— start of SELECTED TEXT —

Tom McClellan in his article Presidential Cycle Inverting?

  • “On average, the SP500 peaks in July of the first year of a presidential term, and then spends the next 16 months chopping sideways to downward until the mid-term election.  But the current market is ignoring instructions and just continuing higher, presumably in response to the Fed continuing its money-pumping into the banking system.  What is the problem?”
  • “More than just zigging upward when it is supposed to be zagging down, the market seems to be doing precisely the opposite of what the Presidential Cycle Pattern (PCP) says it should.” 
  • “I have seen the market make tops and bottoms early or late by a few days compared to the PCP, but I cannot recall seeing a complete inversion like what appears to be happening.  In other words, we have a wholly irregular market right now that is not following the normal rules.  It is instead following some other set of rules, and so extra caution is in order.”

— end of SELECTED TEXT —

WRITTEN EXERCISE A —
Answer these questions about the quotes on the presidential cycle:
(i) On average, in which month of the first year of a presidential term does the SP500 peak?
(ii) What does the abbreviation PCP stand for?
(iii) According to the quotes, what is in order because the market is following some other set of rules?

— start of DATA SUPPLIED —

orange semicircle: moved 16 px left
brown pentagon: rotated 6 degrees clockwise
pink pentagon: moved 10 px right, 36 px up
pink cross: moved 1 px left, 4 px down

— end of DATA SUPPLIED —
— start of DATA SUPPLIED —

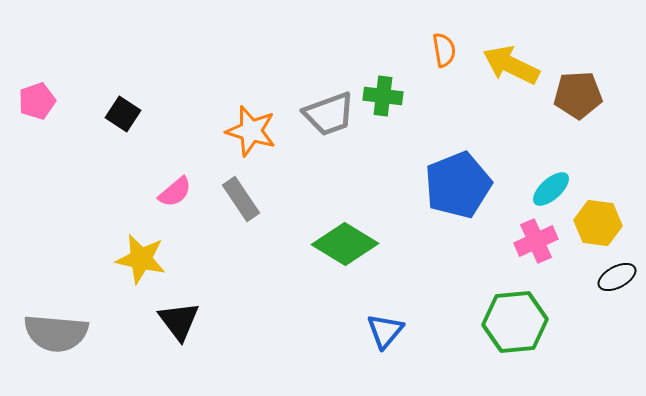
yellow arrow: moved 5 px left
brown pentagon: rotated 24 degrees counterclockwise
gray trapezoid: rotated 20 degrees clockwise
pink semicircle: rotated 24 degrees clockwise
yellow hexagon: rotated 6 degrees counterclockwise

— end of DATA SUPPLIED —

WRITTEN EXERCISE B — Put the stretch of entries from the line that contains "orange semicircle: moved 16 px left" through the line that contains "pink cross: moved 1 px left, 4 px down" into a Markdown table with the columns Row and Entry, giving each line a row number and leaving out blank lines.

FINAL ANSWER A —
(i) July
(ii) Presidential Cycle Pattern
(iii) Extra caution

FINAL ANSWER B —
| Row | Entry |
|---|---|
| 1 | orange semicircle: moved 16 px left |
| 2 | brown pentagon: rotated 6 degrees clockwise |
| 3 | pink pentagon: moved 10 px right, 36 px up |
| 4 | pink cross: moved 1 px left, 4 px down |